Diary of Charles Francis Adams, volume 6

Thursday. 12th. CFA

1835-03-12

Thursday. 12th. CFA
Thursday. 12th.

My cold is changing places a little but not going very fast. I do not remember that for many years I have had any thing like it. Certainly not since my residence here. I read the Maid of Orleans which is nearly as easy to me as English and is a very delightful poem. There is something in Schiller’s style exceedingly charming. His pictures are simple yet lovely. There is a pathos in them which touches deeply. Goethe’s simplicity borders often upon the vapid, Schiller’s upon the strong.

Office. I did not feel able to cope with my work so I sat down and read part of Cicero’s first book de Oratore. It never appeared to me so delightful before. He is after all the first and the last writer upon his subject. Every sentence is a coin. Walk. The day was delightful but the streets are in very bad condition.

Home. Began the Ibis, a sort of curse upon one of his enemies, who was doing every thing to destroy him in his exile. The name is fictitious, a curious proceeding. Afternoon, finished Cuvier’s Theory of 95the Earth. An exceedingly ingenious thing and based upon tolerably sound reasoning. The subject is wonderful. But it hardly conflicts much with the tradition of antiquity, and shakes very much the foundations of the doubting school. Grimm, who continues my idling book, and is amusing. Evening Mr. Guizot and the Maid of Orleans.

Friday. 13th. CFA

1835-03-13

Friday. 13th. CFA
Friday. 13th.

I find my cold as inconvenient, although not perhaps quite so severe as it has been. Continued reading the Maid of Orleans and then to the Office, where I occupied myself for the most part with Cicero’s first book de Oratore which I finished. How discouraging to study such a model. To see what can be done by a great genius and how little one must feel in making even an attempt in comparison. I do mean however to try my best upon my new work when I get over my cold.

Walk and collected my Dividend upon Shares in Lawrence Factory, Mr. Brooks last present. It is not very large for Manufacturing Property in the Stability of which I have very little confidence. Read more of the Ibis which to be sure is a curse beyond every thing of the kind excepting the curse of Obadiah.

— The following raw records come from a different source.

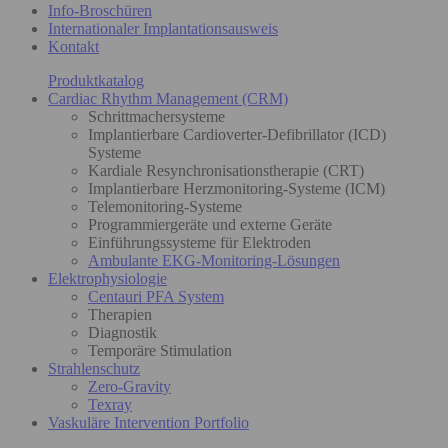
Info-Broschüren
Internationaler Implantationsausweis
Kontakt
Produktkatalog
Cardiac Rhythm Management (CRM)
Schrittmachersysteme
Implantierbare Cardioverter-Defibrillator (ICD)
Systeme
Kardiale Resynchronisationstherapie (CRT)
Implantierbare Herzmonitoring-Systeme (ICM)
Telemonitoring-Systeme
Programmiergeräte und externe Geräte
Einführungssysteme für Elektroden
Ambulante EKG-Monitoring-Lösungen
Elektrophysiologie
Centauri PFA System
Therapien
Diagnostik
Temporäre Stimulation
Strahlenschutz
Zero-Gravity
Texray
Vaskuläre Intervention Portfolio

Afternoon, Grimm. He gives an Account of a journey of Louis 16. made in 1786 in which it would seem as if the whole French people were at his feet, and he maintains the opinion that no king of that Country ever was more firmly seated in the heart of his people. Five short years made his words folly. Read Mons. Guizot whose views are clear enough but I do not know that any reading of this sort will be of much use to me. My main difficulty is the desultory character of my studies. Began today a curious book, Deontology by Bowring from the Manuscripts of Jeremy Bentham.1

1.

That is, Bentham’s Deontology, or Science of Morality, ed. J. Bowring, 2 vols., London, 1834.

Saturday. 14th. CFA

1835-03-14

Saturday. 14th. CFA
Saturday. 14th.

Pleasant day. Finished the Maid of Orleans, a piece with which I have been much charmed. The mechanism is perhaps objectionable by the introduction of a spirit who seems to have no effect upon the conduct of the piece nor to be essential in any way to it’s catastrophe. How different from Hamlet who learns from the unearthly visitant the secret which impels his whole course of action.

96

Office. My cold still prevented me from sitting down seriously to work. I attended to money matters and Mr. S. Conant from Weston came with whom I settled for the yearly rent of that Farm. Walk with E. Quincy.

Afternoon, nothing remarkable. Read Grimm and continued the book of Deontology with the tone and spirit of which I find it hard to put up. Nor do I see any great value in the pretended discovery. Mr. Brooks dined out and I sat with my Wife in the evening in conversation. Nothing material.